For most of the software, it is likely that it encounters a situation where sensitive data need to be processed e.g. government systems or customer data. The ways to handle its storage varies. This article collects ways it can be done.

If implement improperly such as keeping keys in the same place as encrypted data serves no purpose since hackers can use them if leaked.

Basic Practices

These are standards that are trivially mentioned everywhere nowadays.

  • Use encrypted connections such as HTTPS, TLS, FTPS
  • Encrypt data at rest. Usually managed databases such as AWS RDS and S3 have it.
  • Only have necessary ports open e.g. 443
  • Keep the data behind a firewall and only allow necessary IPs.

The actual hard part is implementing encryption schemes to the data itself so that unintended access can be avoided.

Encryption By User Password

Using this scheme means that every sensitive piece of data that belongs to a user is encrypted using their password as key.

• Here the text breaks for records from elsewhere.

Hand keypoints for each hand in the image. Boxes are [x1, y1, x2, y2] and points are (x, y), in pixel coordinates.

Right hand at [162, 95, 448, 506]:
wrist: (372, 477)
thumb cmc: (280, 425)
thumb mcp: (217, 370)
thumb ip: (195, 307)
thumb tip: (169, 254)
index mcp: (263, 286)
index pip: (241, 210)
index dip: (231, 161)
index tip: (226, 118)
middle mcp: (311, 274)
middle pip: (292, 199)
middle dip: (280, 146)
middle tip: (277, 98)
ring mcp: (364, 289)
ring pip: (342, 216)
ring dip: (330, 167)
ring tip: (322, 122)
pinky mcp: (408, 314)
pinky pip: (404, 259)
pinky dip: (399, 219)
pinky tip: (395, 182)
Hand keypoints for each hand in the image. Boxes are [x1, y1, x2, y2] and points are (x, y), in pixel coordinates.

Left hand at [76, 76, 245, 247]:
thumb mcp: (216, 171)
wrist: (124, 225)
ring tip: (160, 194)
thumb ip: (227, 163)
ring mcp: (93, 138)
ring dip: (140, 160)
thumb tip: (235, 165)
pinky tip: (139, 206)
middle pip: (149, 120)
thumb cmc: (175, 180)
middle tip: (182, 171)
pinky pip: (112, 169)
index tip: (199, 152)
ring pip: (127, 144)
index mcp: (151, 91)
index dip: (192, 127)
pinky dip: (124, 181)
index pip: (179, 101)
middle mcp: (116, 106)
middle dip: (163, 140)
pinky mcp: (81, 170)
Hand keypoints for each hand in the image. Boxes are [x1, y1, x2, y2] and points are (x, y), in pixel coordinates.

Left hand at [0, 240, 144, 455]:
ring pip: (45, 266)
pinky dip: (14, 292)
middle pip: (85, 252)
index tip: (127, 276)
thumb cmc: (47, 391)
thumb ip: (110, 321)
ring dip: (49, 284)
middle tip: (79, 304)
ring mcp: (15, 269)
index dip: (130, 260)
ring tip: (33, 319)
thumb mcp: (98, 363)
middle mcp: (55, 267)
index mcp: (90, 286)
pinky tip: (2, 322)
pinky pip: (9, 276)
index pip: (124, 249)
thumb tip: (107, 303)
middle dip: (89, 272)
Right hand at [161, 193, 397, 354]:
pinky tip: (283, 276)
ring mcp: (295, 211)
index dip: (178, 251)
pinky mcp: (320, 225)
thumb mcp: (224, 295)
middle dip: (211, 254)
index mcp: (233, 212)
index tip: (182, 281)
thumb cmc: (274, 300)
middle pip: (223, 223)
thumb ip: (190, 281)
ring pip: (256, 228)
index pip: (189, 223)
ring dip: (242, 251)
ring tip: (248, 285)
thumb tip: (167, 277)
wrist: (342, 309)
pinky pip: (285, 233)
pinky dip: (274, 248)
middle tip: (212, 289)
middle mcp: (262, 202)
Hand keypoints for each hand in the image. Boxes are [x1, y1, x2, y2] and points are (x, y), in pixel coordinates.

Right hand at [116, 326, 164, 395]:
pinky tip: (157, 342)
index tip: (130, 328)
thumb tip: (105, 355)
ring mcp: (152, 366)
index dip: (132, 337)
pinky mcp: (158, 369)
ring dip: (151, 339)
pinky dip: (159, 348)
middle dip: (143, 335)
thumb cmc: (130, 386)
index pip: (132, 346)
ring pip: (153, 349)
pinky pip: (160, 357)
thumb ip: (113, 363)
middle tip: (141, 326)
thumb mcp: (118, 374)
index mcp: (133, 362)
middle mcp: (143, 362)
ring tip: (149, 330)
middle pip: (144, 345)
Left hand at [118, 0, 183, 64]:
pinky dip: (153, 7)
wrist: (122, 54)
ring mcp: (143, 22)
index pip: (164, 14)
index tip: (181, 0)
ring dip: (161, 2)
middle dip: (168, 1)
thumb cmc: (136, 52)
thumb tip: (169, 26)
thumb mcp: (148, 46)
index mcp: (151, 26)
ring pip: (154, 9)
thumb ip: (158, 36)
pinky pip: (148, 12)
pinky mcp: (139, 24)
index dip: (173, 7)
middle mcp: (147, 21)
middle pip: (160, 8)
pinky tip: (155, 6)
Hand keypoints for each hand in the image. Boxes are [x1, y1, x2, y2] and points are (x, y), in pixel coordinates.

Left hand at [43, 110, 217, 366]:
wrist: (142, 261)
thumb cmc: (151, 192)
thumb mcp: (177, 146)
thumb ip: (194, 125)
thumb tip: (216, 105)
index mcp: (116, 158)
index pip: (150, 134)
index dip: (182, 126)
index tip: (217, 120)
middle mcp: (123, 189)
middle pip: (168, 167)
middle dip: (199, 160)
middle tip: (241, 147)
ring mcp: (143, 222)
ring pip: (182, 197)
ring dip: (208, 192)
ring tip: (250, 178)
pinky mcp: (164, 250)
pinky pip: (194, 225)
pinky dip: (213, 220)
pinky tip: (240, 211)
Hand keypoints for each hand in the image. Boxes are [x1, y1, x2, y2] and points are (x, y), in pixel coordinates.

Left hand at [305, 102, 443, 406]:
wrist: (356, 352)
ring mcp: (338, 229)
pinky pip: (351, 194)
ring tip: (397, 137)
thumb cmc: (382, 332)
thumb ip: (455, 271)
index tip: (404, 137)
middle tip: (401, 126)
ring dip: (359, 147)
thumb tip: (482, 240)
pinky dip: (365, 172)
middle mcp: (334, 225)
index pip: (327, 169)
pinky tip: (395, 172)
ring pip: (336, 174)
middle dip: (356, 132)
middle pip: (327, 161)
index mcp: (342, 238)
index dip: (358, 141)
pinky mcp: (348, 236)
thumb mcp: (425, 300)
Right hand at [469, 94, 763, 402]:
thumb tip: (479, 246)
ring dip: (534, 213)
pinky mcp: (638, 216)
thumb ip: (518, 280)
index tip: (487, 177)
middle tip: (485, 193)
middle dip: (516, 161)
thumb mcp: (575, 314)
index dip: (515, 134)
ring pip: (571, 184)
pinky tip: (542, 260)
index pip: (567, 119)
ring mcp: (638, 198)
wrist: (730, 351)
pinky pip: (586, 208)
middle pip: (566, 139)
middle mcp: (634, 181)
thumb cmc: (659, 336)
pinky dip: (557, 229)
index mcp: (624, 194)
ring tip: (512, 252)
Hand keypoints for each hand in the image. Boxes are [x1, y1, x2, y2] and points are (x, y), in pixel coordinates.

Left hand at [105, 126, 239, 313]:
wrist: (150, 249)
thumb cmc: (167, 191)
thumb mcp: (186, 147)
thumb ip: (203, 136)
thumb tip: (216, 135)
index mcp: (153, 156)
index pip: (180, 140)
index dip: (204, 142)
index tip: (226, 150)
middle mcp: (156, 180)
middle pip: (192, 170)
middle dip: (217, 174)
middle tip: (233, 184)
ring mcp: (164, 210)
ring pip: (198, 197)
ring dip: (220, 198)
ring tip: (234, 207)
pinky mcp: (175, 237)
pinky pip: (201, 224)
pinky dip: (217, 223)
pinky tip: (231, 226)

  • Nobody but user only can access
  • Suitable for data that is to be modified and viewed by user themselves
  • Requires active session
  • Password change and reset

Implementation

I think this is best implemented if you have centralized system to recover the key if password is lost. E.g. a separate system to store the keys and is only retrieved when password change happen.

user | encrypted_key        | recovery_id
-----+----------------------+-------------
1    | encypted_by_password | 4tgfb98
2    | encypted_by_password | 943549s

On user login it need to decrypt the key

def decrypt_key(user_id: int, password: str) -> str:
    encrypted_key: str = retrieve_key(user_id)
    derived_key: str = derive_key_from_password(password)
    return AES.new(derived_key, ...).decrypt(encrypted_key)


def derive_key_from_password(password: str) -> str:
    """Generate a new secure key from password it should deterministic."""

Then we need to store that decrypted key to user session could be stored encrypted in user browser as cookie and decrypt in server on each request with a master key.

def handle_request(req):
    encrypted_key: str = req.headers.get("")
    key = AES.new(os.environ["MASTER_KEY"], ...).decrypt(encrypted_key)

If user password changes, then obtain the key backup from password recovery server.

def change_password(user, token, password):
    backup_key: str = get_backup_key(token)
    derived_key: str = derive_key_from_password(password)
    key = AES.new(derived_key, ...).encrypt(backup_key)
    save_key(user, key)

https://en.wikipedia.org/wiki/PBKDF2 https://security.stackexchange.com/questions/38828/how-can-i-securely-convert-a-string-password-to-a-key-used-in-aes

What if algorithm changes?

In that case, you have to re-encrypt everything.

Column Encryption

It is possible to encrypt data by columns.